South Africa: Overcoming Apartheid

Interview Segment

Betty Davenport and Mary Burton interviewed by Ruendree Govinder
May 23, 2005 Cape Town, South Africa.


"In Cape Town, the world seemed to be divided into the people who were your friends ... and the people who were not... You very soon lost a group of friends ..." [3:00]

The Black Sash was an important source of support and friendship for many of its members, since many whites were hostile to their anti-apartheid activities.
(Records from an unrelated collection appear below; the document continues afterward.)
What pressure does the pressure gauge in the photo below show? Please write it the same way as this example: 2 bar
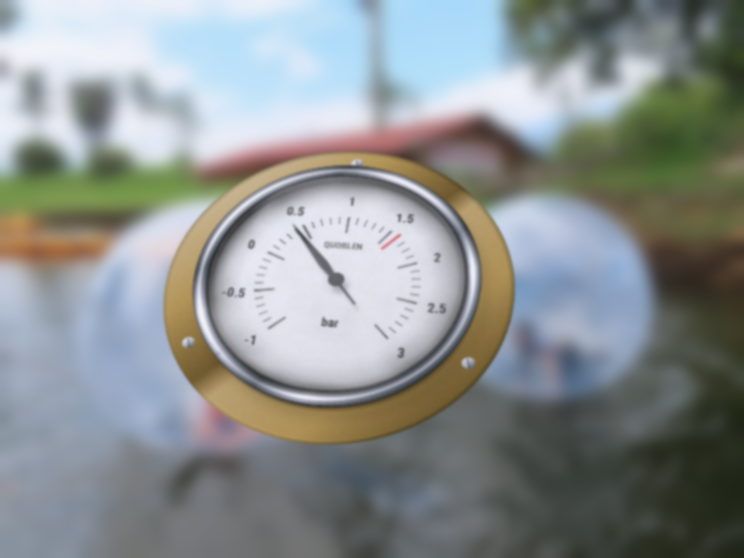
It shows 0.4 bar
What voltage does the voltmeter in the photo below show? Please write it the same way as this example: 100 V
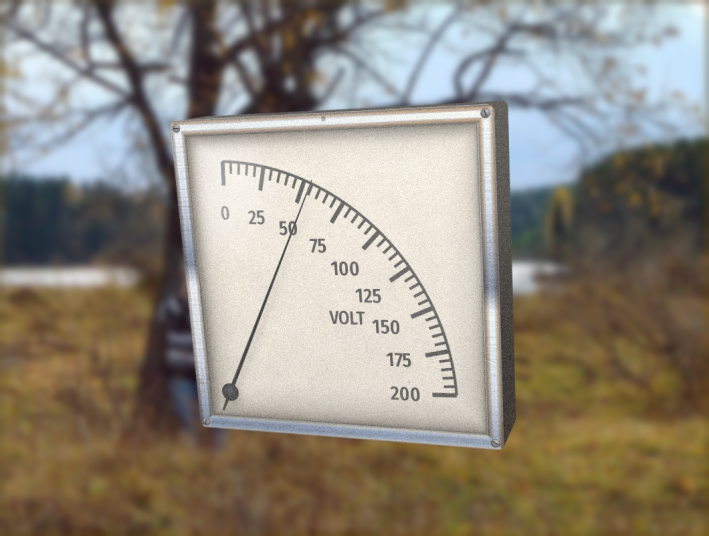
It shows 55 V
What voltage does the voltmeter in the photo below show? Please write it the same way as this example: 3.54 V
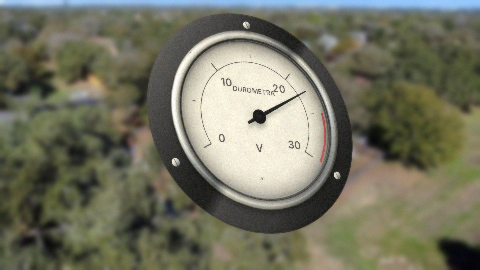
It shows 22.5 V
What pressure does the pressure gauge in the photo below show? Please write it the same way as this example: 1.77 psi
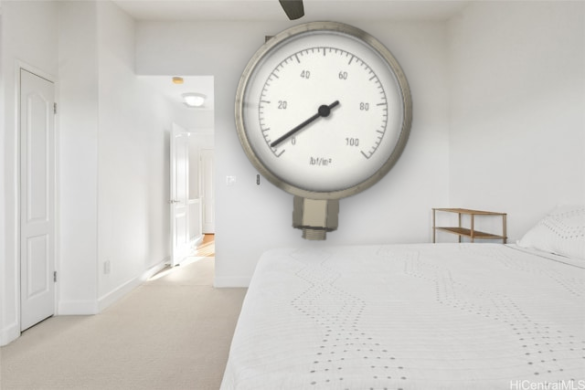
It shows 4 psi
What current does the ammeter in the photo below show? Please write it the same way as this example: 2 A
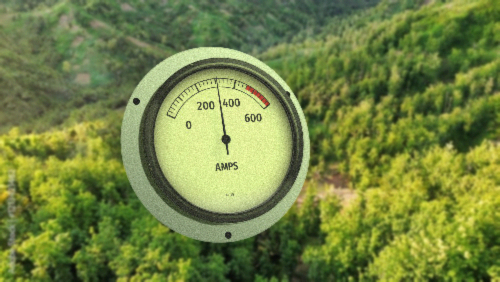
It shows 300 A
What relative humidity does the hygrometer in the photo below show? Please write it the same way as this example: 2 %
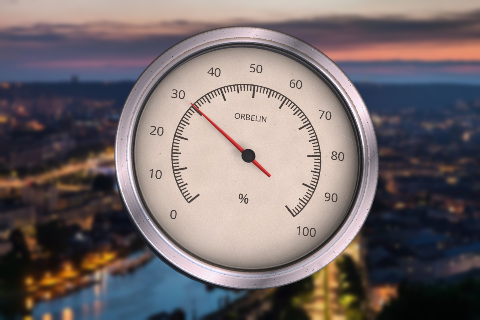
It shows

Betty Davenport joined the Black Sash in Cape Town in 1955, where she participated in silent protests such as “stands” and “hauntings” of cabinet ministers. She moved to Grahamstown in the Eastern Cape in 1965, where worked with the organization to monitor and publicize the many removals to remote, poverty-stricken areas of the Ciskei and to monitor detentions and provide support to detainees’ families. She and her husband Rodney Davenport, a historian of South Africa, provided a “safe house” for a number of people in the 1980s.

Mary Burton, born in Argentina, moved to South Africa in 1961 when she married a South African. She became active in the Black Sash in 1965 and served as its national president from 1985 to 1990. Burton became a South African citizen in 1994 and, in 1995, was appointed to the Truth and Reconciliation Commission and served on its Human Rights Violations Committee.